Meeting of the Parliament [Draft]
Meeting date: 14 May 2025
Douglas Lumsden
To say to my constituents—[Interruption.]
Meeting of the Parliament [Draft]
Meeting date: 14 May 2025
Douglas Lumsden
In June last year, we had a debate in the chamber on oil and gas. Almost a year later, the sector is in a worse state, thanks to the policies of this devolved Scottish National Party Government and an inept Labour Government in Westminster. Both have abandoned the north-east, both have betrayed the oil and gas sector and both are accountable for the loss of jobs, livelihoods and industry in our once-thriving north-east.
It is a disgrace to see how the sector has been sold out, and the Scottish Conservatives remain the only party that is standing up for the industry and those who work in it. The oil and gas sector currently supports more than 83,000 jobs in Scotland, and supports the Scottish economy to the tune of £14 billion—we should be doing everything that we can to protect it. In 2022, 78 per cent of Scotland’s energy needs were met from oil and gas. We need a balanced energy provision. We cannot rely only on oil and gas, renewables or nuclear—we need a proper energy mix.
The Scottish Conservatives want to protect the oil and gas sector, and the vast majority of Scots agree with us. In a recent poll, 84 per cent of people supported the continuation of oil and gas exploration and drilling. The public understand that in order to continue to provide the energy that we need while increasing our renewables sector, there is a process that we have to go through in a reasonable, timely and well-thought-out way. We need to work with the industry and not against it, ensuring that the oil and gas sector is at the centre of our discussions on how we meet our energy needs, move to net zero and ensure that jobs are retained in the north-east.

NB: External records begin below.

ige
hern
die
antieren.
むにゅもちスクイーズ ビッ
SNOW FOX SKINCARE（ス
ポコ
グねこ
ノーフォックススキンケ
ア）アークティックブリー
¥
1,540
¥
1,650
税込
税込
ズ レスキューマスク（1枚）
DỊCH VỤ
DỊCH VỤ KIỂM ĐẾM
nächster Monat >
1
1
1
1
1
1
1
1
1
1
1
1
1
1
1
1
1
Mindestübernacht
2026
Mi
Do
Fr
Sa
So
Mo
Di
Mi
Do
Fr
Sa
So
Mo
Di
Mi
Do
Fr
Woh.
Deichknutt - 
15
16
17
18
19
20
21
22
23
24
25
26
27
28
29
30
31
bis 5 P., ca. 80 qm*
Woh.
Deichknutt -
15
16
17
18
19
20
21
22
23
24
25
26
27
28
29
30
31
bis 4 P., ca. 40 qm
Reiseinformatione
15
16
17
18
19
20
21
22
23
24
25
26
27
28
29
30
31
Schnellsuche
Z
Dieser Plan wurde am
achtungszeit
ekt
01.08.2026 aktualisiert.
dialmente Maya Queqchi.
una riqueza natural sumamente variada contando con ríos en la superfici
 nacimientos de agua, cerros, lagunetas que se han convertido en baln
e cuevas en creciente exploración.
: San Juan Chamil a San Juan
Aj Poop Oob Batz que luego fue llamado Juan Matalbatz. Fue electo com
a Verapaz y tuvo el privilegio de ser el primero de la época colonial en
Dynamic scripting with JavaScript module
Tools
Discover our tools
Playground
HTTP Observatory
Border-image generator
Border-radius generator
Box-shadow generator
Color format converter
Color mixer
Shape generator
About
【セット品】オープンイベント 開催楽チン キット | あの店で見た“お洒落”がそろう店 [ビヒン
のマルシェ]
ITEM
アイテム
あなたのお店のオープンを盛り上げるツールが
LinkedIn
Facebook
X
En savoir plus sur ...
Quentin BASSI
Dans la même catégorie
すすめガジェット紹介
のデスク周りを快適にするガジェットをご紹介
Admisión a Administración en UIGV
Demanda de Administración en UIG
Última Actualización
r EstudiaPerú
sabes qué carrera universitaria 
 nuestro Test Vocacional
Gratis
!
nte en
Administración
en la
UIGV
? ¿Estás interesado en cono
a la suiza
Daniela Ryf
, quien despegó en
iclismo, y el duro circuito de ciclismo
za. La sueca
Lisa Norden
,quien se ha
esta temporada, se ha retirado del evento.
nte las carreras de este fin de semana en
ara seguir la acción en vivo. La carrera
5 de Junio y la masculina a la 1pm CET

Last week, we heard the devastating news that Harbour Energy is shedding another 250 jobs. Two and a half thousand jobs have now been lost—2,500 livelihoods lost—in the North Sea in the past year, and the SNP Government’s reaction has been pitiful. When it looked like 200 jobs would go at Ferguson Marine, it nationalised the yard. When Grangemouth refinery announced closure, it set up project willow to look at how jobs could be saved, but in Aberdeen, it did nothing.
We need action to save North Sea jobs as a matter of urgency, so I call on the Scottish Government to grab the bull by the horns and convene an emergency summit with United Kingdom and Scottish Governments, local MPs and MSPs, local authorities, trade organisations, trade unions, third sector organisations, chambers of commerce, development boards and even Great British Energy. This is an emergency for the north-east. There can be no further dither and delay—something needs to be done.
Confidence among people who work in the sector is being lost, and businesses are failing as a result. The situation is not getting better. Even the Acting Cabinet Secretary for Net Zero and Energy said this week that more businesses might follow. I agree with her, unless the policies of the Labour and SNP Governments change and they both end their thoughtless, baseless and evidence-lacking approach to energy production in Scotland, now and in future.
The SNP has a presumption against new oil and gas. It is against the UK Government issuing new licences. It is against Rosebank and Cambo, and it has refused to consider nuclear energy. That is left-wing nonsense. Where are all the jobs that have been promised? Where are all the renewables and green-energy jobs? Perhaps the cabinet secretary would like to tell us now how many new jobs have been brought to the north-east in the past year, because we know how many have been lost.
We still have no energy strategy, and we have no direction from this Government—it is net zero on ideas. Will the energy strategy be published in this parliamentary session?
I ask the cabinet secretary: where is the plan? Has it been kicked into the long grass, delayed until after next year’s election? Why does the Government not start being straight with the people of the north-east and tell them when it will be delivered?